Здравствуйте! помогите пожалуйста!
 как такой вопрос решить? 
возможно ли перенести все документы и настройки (хотя бы документы) из одной базы 1с Бухгалтерия предприятия, редакция 1.6 (1.6.19.3) в другую (пустую)?
невозможно сохранить архив!!!

----------


## Julja-fa

копируй 1Cv8.1CD в новую папку и открывай

----------


## musa

> копируй 1Cv8.1CD в новую папку и открывай


 сделал как вы сказали, открыл 1с работает, но когда хочу сделать резервную копию или провести операцию (как закрытие месяца, групповое перепроведение) программа вылетает и пишет "Ошибка СУБД:
Файл базы данных поврежден 'D:\my documents\base\rwc2/1Cv8.1CD'
по причине:
Файл базы данных поврежден 'D:\my documents\base\rwc2/1Cv8.1CD'
"

----------


## Pop4Corn

попробуй:
1. в конфигураторе: администрирование - тестирование и исправление ИБ;
2. Где установлена 8-ка %Program files%\1cv81\bin найди лечилку chdbfl.exe, она вместе с платформой туда ставиться.
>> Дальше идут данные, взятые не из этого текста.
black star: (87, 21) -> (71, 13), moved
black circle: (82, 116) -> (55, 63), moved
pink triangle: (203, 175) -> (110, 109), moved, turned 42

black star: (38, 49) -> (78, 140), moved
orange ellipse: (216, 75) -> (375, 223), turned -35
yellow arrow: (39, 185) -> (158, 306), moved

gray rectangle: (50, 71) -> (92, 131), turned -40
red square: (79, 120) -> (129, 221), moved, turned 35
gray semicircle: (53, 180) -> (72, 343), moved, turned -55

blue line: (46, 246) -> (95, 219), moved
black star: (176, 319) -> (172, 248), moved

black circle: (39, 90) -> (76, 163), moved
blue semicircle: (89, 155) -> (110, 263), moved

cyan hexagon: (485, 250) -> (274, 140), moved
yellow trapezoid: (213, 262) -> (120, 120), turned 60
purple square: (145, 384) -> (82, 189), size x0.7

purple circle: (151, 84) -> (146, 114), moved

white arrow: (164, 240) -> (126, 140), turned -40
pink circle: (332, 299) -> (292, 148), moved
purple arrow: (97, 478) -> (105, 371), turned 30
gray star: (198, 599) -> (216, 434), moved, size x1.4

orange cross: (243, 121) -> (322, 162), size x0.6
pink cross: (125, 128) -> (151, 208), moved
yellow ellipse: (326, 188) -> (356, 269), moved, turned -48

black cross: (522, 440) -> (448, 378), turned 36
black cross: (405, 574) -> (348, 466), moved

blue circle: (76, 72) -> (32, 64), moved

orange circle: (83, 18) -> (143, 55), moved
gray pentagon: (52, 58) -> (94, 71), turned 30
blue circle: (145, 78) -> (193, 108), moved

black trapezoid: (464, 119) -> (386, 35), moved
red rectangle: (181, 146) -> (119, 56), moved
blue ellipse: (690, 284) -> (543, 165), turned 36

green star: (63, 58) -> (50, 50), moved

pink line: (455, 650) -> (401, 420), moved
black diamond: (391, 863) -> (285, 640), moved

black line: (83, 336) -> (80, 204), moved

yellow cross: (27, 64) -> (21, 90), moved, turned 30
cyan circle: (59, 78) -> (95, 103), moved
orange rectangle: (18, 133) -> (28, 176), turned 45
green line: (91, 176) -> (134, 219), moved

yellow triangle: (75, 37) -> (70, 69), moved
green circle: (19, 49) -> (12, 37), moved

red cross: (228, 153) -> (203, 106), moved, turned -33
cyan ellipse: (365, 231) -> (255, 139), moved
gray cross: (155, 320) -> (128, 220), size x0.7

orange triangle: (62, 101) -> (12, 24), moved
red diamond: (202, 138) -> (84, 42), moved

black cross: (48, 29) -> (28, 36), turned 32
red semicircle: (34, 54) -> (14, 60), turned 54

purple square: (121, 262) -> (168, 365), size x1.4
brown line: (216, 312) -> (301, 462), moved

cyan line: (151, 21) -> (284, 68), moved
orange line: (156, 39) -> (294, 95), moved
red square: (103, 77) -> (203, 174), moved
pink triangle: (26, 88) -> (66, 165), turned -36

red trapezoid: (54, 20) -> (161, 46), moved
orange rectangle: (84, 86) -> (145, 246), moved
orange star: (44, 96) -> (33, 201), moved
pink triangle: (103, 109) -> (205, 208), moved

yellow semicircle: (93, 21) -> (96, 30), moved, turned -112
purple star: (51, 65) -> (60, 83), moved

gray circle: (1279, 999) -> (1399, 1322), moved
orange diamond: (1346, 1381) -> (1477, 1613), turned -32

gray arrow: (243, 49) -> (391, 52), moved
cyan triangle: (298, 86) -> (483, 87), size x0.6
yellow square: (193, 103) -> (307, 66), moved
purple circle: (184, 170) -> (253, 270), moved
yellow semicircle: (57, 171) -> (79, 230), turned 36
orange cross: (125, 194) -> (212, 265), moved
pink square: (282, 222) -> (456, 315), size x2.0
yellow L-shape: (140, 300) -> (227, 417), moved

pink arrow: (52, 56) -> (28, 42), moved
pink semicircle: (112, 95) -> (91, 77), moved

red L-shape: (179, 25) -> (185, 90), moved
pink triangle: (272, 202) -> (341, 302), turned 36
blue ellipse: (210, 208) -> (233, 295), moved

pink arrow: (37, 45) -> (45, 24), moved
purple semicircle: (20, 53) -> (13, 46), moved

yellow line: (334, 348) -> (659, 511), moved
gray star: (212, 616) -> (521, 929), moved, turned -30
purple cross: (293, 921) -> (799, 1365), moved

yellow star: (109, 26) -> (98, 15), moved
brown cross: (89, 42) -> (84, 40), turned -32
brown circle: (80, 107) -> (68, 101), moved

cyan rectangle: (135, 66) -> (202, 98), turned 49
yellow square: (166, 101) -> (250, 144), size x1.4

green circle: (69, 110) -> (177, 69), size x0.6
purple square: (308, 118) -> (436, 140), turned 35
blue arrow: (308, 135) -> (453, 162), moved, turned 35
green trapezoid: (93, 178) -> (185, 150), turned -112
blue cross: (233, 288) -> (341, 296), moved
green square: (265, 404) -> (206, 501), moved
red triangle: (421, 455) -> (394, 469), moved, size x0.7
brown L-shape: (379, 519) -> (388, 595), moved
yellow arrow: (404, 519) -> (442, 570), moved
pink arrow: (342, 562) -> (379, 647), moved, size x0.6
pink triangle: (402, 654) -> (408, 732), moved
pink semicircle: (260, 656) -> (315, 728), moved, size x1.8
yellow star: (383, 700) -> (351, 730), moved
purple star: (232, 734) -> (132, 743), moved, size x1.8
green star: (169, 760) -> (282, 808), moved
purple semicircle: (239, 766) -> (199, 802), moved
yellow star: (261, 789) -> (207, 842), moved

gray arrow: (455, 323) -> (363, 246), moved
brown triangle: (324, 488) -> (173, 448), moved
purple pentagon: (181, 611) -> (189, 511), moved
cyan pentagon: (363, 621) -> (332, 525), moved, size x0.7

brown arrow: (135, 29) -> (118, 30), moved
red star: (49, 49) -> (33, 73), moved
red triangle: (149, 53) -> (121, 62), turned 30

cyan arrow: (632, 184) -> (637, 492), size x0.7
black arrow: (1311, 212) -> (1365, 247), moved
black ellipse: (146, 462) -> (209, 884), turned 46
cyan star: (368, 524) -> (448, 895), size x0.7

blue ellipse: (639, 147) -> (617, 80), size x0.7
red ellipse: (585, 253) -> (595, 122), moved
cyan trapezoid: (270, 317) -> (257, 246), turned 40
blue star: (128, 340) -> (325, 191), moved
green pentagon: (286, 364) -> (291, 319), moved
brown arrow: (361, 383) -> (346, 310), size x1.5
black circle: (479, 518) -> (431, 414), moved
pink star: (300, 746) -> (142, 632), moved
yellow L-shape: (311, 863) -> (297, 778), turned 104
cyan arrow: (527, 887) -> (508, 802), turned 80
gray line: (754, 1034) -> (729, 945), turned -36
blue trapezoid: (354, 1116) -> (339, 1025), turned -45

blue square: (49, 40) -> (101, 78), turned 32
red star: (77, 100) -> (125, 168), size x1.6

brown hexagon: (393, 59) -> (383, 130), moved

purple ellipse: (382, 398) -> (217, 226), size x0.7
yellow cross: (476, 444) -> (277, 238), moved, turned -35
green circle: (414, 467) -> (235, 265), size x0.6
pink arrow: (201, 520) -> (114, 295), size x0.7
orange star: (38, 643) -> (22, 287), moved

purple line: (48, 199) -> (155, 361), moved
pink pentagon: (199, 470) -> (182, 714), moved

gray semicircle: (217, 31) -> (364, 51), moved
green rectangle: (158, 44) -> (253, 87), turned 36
Мне не раз помагала.

----------


## Julja-fa

> попробуй:
> 1. в конфигураторе: администрирование - тестирование и исправление ИБ;
> 2. Где установлена 8-ка %Program files%\1cv81\bin найди лечилку chdbfl.exe, она вместе с платформой туда ставиться. Мне не раз помагала.


ну конечно уж, это всегда делается в первую очередь, без этого никуда, просто вопрос стоит в теме не правильный получается: "перенос из одной базы 1с в другую"

----------


## musa

из-за чего может возникать такая ошибка 
"Ошибка СУБД:
Файл базы данных поврежден 'D:\my documents\base\rwc2/1Cv8.1CD'
по причине:
Файл базы данных поврежден 'D:\my documents\base\rwc2/1Cv8.1CD'
" 
Вообще о чем это говорит? может проблема в винчестере?

----------


## Julja-fa

даже после chdbfl.exe ИИ

----------


## Kerimov95

Подскажите, пожалуйста, можно перенести все справочники из конфигурации Бухгалтерия предприятия в УСО

----------


## Julja-fa

на счет стандартного переноса не знаю, сделай правила с помощью конвертации данных и переноси с помощью универсального обмена через xml

----------


## muihzub

Скажите, пожалуйста, на работе и дома стоит лицензилнная версия 1С 8.1 на 2 пользователя. На выходные ношу ключ домой. Можно найти какой-нибудь эмулятор ключей, чтобы не таскать ключ с работы. Или по-другому решить эту проблему.

----------


## Хаос

> Скажите, пожалуйста, на работе и дома стоит лицензилнная версия 1С 8.1 на 2 пользователя. На выходные ношу ключ домой. Можно найти какой-нибудь эмулятор ключей, чтобы не таскать ключ с работы. Или по-другому решить эту проблему.


http://forum.ruboard.ru/showthread.php?t=680

----------